The design incorporates an internal labyrinth hidden behind protective earth walls. This is a common Middle Eastern spatial concept. If you go to great Persian cities or to somewhere like Old Cairo, it's very labyrinthine and very organic. If you look at a walled city or a courtyard house you have monolithic walls that protect you from the climate, wind and storms, yet it creates a large internal private mass that moderates the environment.

“The ARB design incorporates an internal labyrinth hidden behind protective earth walls.”

In this part of the world there is a huge diurnal temperature difference between day and night. The internal mass of the wall allows you to dissipate the coolness from the night to the inside for use in the day.
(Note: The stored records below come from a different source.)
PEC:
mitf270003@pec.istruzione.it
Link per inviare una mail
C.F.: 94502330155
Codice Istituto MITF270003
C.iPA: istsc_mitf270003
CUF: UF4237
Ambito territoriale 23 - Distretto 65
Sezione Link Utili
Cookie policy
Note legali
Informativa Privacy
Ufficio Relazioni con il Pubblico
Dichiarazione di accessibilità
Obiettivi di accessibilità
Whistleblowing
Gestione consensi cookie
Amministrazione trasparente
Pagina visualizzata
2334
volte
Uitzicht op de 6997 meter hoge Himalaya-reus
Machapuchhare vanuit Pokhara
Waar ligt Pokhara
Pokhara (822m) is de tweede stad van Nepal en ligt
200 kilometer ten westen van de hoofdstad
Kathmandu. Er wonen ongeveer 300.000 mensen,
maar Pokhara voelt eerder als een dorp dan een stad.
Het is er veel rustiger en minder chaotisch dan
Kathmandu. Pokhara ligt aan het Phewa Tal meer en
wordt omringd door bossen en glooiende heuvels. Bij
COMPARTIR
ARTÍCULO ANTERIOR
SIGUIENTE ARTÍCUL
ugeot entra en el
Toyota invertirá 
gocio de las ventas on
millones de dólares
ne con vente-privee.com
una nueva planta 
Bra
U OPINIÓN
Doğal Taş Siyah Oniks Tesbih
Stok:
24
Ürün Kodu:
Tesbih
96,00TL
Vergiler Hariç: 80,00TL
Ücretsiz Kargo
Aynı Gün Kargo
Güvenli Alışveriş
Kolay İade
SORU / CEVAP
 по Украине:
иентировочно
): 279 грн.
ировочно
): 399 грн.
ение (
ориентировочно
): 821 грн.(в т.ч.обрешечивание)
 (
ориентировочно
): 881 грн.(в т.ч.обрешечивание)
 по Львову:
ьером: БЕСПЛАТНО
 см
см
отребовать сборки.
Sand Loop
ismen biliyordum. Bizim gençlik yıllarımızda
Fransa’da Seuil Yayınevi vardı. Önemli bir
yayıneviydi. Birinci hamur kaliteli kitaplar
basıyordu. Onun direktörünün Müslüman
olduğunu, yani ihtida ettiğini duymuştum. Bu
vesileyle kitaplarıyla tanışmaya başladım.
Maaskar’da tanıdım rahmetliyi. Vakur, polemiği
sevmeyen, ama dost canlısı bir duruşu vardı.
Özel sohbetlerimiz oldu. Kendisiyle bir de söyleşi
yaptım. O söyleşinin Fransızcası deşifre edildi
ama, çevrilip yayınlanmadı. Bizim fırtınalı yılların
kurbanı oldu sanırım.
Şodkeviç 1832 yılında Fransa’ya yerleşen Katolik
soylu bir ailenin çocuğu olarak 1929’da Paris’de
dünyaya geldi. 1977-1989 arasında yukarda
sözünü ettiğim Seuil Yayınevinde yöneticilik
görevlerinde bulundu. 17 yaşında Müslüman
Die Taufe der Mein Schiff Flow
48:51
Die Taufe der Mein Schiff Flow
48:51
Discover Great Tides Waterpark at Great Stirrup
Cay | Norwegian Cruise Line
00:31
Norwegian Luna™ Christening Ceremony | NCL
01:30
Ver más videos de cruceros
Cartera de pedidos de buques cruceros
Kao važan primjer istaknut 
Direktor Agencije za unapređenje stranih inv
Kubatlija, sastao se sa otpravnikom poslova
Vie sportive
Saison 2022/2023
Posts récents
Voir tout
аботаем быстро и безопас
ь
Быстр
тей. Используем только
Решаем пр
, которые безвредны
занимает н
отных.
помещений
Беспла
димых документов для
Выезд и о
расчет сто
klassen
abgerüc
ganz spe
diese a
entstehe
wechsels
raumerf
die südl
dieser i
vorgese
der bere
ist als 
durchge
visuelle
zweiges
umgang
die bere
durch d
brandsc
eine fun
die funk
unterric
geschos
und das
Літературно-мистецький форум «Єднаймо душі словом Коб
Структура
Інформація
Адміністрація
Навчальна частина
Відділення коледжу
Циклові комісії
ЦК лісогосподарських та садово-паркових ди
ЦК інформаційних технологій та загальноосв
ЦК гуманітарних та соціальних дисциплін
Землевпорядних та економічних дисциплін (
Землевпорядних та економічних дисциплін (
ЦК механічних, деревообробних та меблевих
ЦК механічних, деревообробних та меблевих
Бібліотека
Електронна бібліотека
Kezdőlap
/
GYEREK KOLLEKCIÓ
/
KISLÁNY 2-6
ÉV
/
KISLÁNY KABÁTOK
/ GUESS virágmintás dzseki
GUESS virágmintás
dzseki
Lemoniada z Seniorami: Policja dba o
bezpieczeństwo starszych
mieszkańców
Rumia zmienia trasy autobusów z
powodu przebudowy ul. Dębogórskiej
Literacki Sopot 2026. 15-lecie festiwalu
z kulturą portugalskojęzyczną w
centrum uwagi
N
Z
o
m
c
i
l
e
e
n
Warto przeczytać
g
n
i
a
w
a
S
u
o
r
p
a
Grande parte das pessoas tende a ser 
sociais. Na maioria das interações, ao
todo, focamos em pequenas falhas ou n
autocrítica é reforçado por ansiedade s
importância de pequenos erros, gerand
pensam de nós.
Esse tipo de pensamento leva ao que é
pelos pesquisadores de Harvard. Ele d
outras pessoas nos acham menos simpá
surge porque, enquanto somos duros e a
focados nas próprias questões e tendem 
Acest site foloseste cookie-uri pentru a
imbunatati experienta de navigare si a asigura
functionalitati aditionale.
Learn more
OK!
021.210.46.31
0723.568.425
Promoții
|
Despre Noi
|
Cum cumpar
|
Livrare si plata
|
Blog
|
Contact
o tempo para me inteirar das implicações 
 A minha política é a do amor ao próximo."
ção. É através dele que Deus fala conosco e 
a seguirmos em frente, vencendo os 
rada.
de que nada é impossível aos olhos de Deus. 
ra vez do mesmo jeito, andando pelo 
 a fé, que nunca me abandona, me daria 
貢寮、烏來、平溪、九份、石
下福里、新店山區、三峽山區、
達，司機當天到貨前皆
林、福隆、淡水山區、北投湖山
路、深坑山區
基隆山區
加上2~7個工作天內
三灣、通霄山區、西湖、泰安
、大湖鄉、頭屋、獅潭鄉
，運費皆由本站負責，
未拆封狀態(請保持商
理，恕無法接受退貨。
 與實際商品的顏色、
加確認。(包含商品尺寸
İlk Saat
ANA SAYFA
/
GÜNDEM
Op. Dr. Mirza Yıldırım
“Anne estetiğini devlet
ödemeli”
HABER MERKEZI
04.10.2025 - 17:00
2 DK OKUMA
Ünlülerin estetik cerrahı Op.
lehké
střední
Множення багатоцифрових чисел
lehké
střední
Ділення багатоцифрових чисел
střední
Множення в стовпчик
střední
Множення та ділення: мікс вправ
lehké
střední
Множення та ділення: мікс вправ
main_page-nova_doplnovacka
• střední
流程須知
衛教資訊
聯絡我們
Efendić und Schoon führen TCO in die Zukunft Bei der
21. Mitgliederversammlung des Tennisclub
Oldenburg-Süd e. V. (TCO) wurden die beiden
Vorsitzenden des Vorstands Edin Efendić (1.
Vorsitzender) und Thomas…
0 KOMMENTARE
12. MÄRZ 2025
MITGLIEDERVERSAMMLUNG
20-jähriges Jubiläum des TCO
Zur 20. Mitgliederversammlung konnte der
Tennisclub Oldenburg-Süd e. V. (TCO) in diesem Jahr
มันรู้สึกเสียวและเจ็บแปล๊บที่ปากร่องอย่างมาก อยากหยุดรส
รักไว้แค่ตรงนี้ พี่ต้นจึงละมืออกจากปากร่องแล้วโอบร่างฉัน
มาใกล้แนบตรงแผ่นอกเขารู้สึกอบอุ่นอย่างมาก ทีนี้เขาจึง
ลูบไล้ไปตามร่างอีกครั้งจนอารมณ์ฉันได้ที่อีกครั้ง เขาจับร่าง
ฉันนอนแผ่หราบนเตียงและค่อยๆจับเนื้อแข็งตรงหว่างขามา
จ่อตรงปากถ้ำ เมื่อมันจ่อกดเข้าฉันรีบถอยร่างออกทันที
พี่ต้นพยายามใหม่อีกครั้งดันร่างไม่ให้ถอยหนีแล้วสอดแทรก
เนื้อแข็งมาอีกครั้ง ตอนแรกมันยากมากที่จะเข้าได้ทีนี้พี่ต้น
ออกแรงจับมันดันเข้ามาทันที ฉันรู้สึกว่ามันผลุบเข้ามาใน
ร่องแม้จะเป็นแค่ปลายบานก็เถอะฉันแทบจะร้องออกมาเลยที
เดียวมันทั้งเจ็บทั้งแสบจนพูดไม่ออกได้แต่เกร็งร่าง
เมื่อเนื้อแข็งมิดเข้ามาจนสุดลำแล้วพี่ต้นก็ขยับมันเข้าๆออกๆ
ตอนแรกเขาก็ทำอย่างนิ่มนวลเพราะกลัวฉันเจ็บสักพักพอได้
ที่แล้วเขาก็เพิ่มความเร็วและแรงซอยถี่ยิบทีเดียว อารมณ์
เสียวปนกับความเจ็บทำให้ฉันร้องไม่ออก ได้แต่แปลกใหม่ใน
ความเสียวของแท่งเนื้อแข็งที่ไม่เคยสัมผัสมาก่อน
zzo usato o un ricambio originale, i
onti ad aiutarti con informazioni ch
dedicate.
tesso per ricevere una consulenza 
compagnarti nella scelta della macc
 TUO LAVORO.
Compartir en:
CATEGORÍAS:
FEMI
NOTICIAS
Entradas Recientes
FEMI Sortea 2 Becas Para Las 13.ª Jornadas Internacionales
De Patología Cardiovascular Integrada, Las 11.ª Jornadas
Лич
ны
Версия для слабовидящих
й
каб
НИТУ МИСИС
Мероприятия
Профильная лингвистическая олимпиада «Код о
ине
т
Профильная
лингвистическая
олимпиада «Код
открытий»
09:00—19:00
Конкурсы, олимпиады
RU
We used the concept of a cistern as a passive means to cool the open courtyard by allowing water to flow inside the walls, with a 60m-tall monolithic rammed-earth cube rising from the cistern.

The Middle East has become an architectural playground. When you look at construction in Dubai, there's a lot of formal exploration and not all of it is successful. In Dubai there are a lot of things that remind me of Las Vegas 30 years ago. It's a double-edged sword.

Today there is a big desire in the Middle East to create striking architecture but ours isn't striking at all. It's a cube that is very geometrically simple. The client was looking for something flashy but when they understood the layers of cultural and contextual references they were really happy that the design was going to be unique to them and more timeless, rather than a building that is sensational today but boring tomorrow.